Le Dr Aline Corovol parle de « suicides altruistes» dans certains cas, lorsque la conjointe est malade : « on tue l’autre pour mettre fin à ses souffrances avant de se suicider soi-même. » Pour Christelle Hamel, le fait que ce phénomène soit très présent chez les seniors peut être interprété comme « la conscience de l’avancée en âge : les enfants sont grands et on n’a plus beaucoup d’années à vivre de toute façon. »

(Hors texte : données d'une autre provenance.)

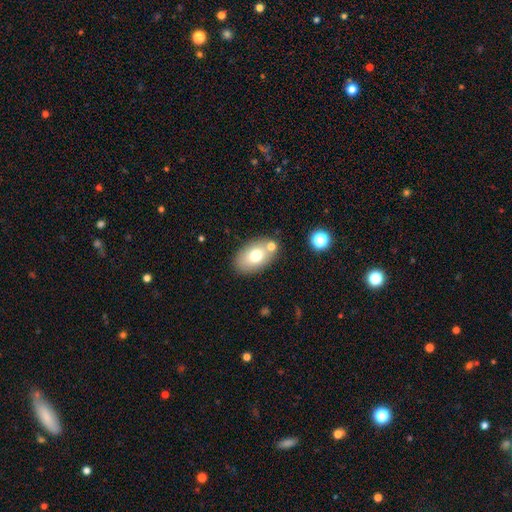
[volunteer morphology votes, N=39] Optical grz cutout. It shows a smooth galaxy with no disk features (64%) that is in between round and cigar-shaped (84%). Merging: none (69%).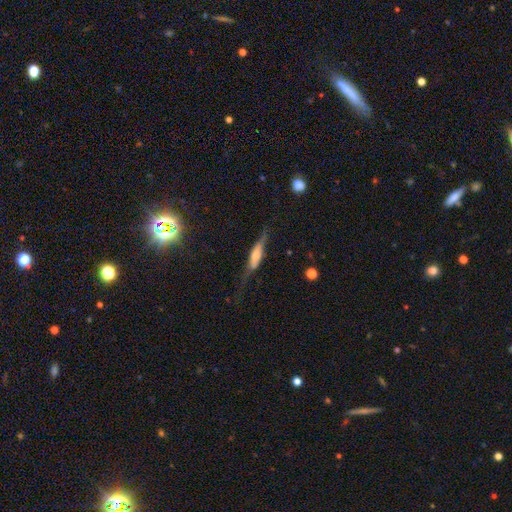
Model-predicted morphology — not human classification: Q: Smooth or featured?
A: smooth (47%); runner-up: featured or disk (46%)
Q: Merging?
A: none (48%); runner-up: minor disturbance (28%)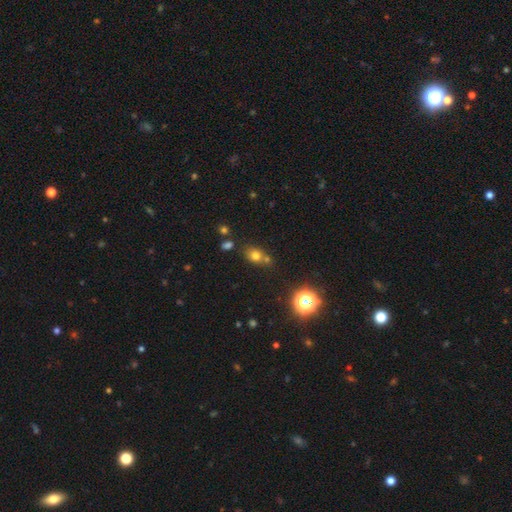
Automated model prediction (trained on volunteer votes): Overall: smooth (70%). How rounded: round (57%; in between 41%). Merging: none (58%; merger 24%).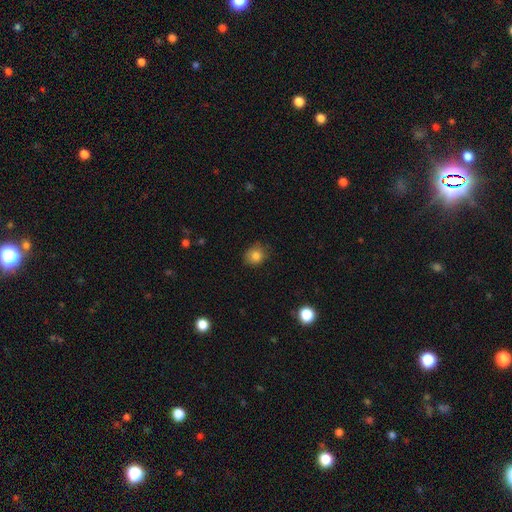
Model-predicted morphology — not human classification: Smooth or featured? smooth (83%)
How rounded? round (70%)
Merging? none (79%)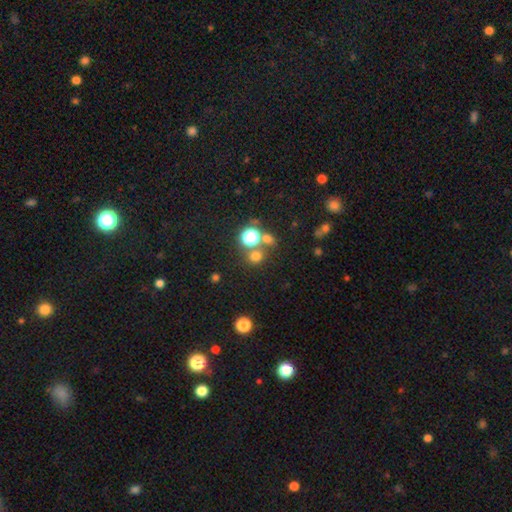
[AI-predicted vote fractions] A smooth galaxy with no disk features (66%) that is round (88%).

Vote fractions:
- Smooth or featured? smooth: 66% / star or artifact: 27% / featured or disk: 7%
- How rounded? round: 88% / in between: 11% / cigar-shaped: 1%
- Merging? none: 69% / merger: 19% / minor disturbance: 8% / major disturbance: 4%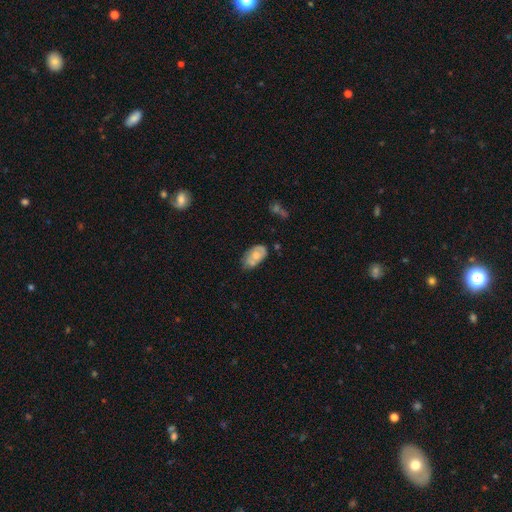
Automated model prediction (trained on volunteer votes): A smooth galaxy with no disk features (61%) that is in between round and cigar-shaped (92%). Merging: none (46%).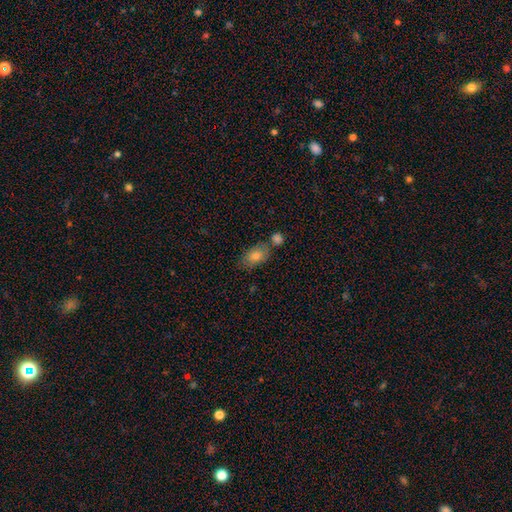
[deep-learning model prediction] smooth_or_featured: smooth (p=0.76) [alt: featured or disk p=0.13]
how_rounded: in between (p=0.86) [alt: round p=0.12]
merging: none (p=0.62) [alt: merger p=0.22]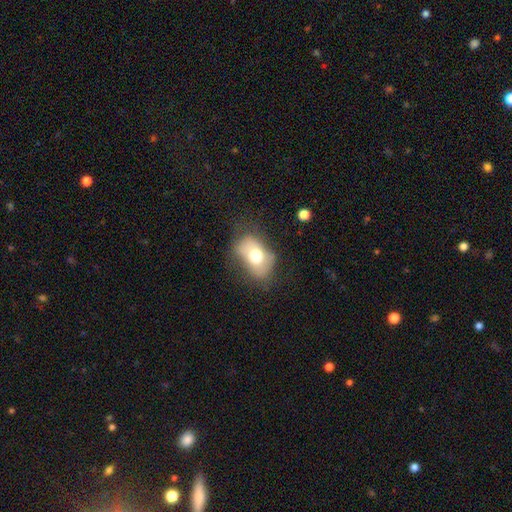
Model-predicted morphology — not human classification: type=smooth (65%); roundness=in between (81%); merging=none (47%).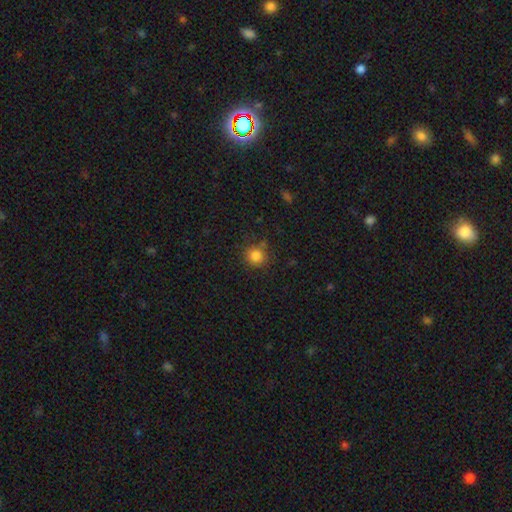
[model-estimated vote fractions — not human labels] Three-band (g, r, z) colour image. It shows a smooth galaxy with no disk features (83%) that is round (89%). Merging: none (79%).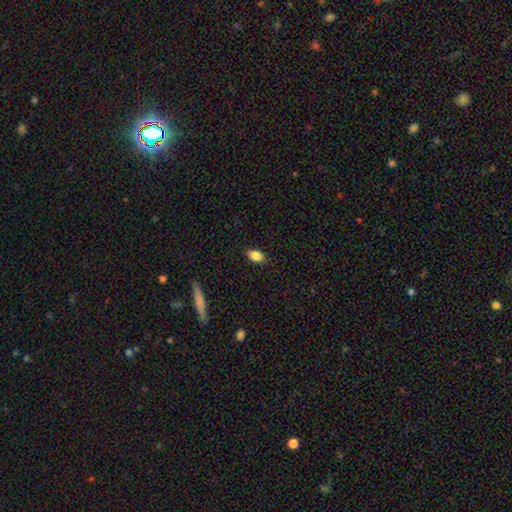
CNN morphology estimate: This is clearly a smooth galaxy (85%). How rounded: clearly in between (89%). Merging: clearly none (88%).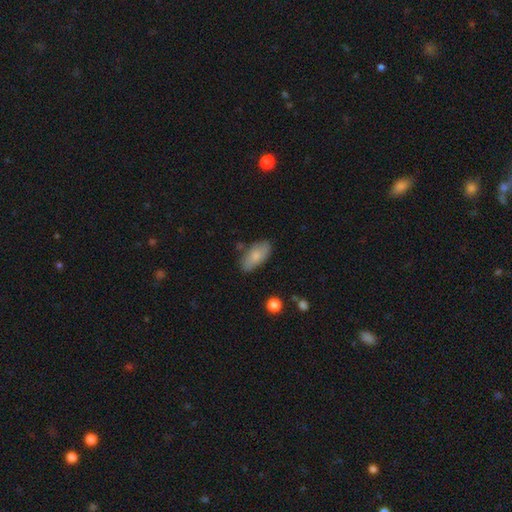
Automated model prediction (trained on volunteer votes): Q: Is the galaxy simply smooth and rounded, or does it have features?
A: smooth — 77%.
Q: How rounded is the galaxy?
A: in between — 91%.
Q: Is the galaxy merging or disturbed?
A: none — 78%.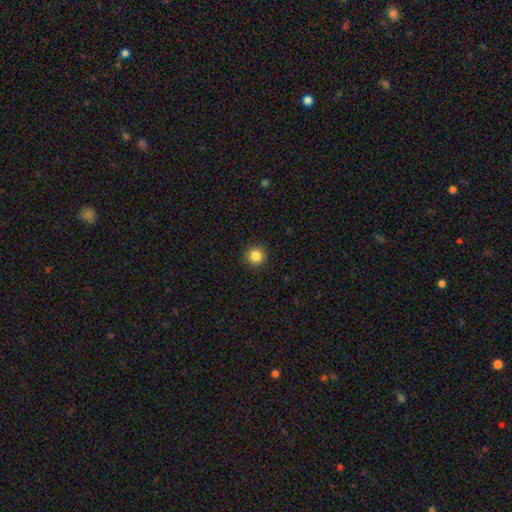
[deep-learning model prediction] This appears to be a smooth galaxy with no disk features (84%) that is round (95%). Merging: none (93%).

Lorsqu’elles atteignent un certain âge, et qu’elles ont vécu sous l’emprise d’un conjoint violent toute leur vie, « certaines femmes sont détruites, elles n’ont plus l’énergie nécessaire pour s’en sortir », selon Rosalie Foucard. C’est aussi ce qui les retient de chercher de l’aide.

Exclues des études statistiques

Les enquêtes sur les violences conjugales ne prennent pas en compte les personnes âgées : elles s’arrêtent à 59 ans (enquête Enveff), 69 ans (enquête Contexte de la sexualité en France) ou 75 ans (enquêtes Baromètre santé). L’enquête quantitative Violences et rapports de genre (Virage), réalisée en 2015 par l’Institut national démographique (Ined), a également choisi 69 ans comme limite haute de son échantillon. Plusieurs raisons justifient ce choix : méthode de collecte qui implique la maîtrise de l’outil informatique, questions qui portent sur les violences au travail…

Mais surtout, les seniors présentent des particularités qui ne peuvent pas être intégrées dans un questionnaire général. La sociologue Christelle Hamel, qui a co-piloté l’étude Virage, justifie : « Cela n’aurait pas de sens de simplement augmenter la limite d’âge de l’échantillon : on aurait des résultats biaisés. Il faudrait réaliser des enquêtes spécifiques pour les personnes âgées. » Or, à ce jour, aucune enquête portant sur les violences conjugales chez les seniors n’a été conduite. « Il y avait bien un projet dans les tuyaux, qui devait être réalisé par la Caisse de solidarité nationale pour l’autonomie (CNSA), mais il s’est perdu en route », déplore la sociologue.

Marie Simon

Le 5 février 2021, Claude Askolovitch a évoqué cet article dans sa revue de presse quotidienne sur France Inter.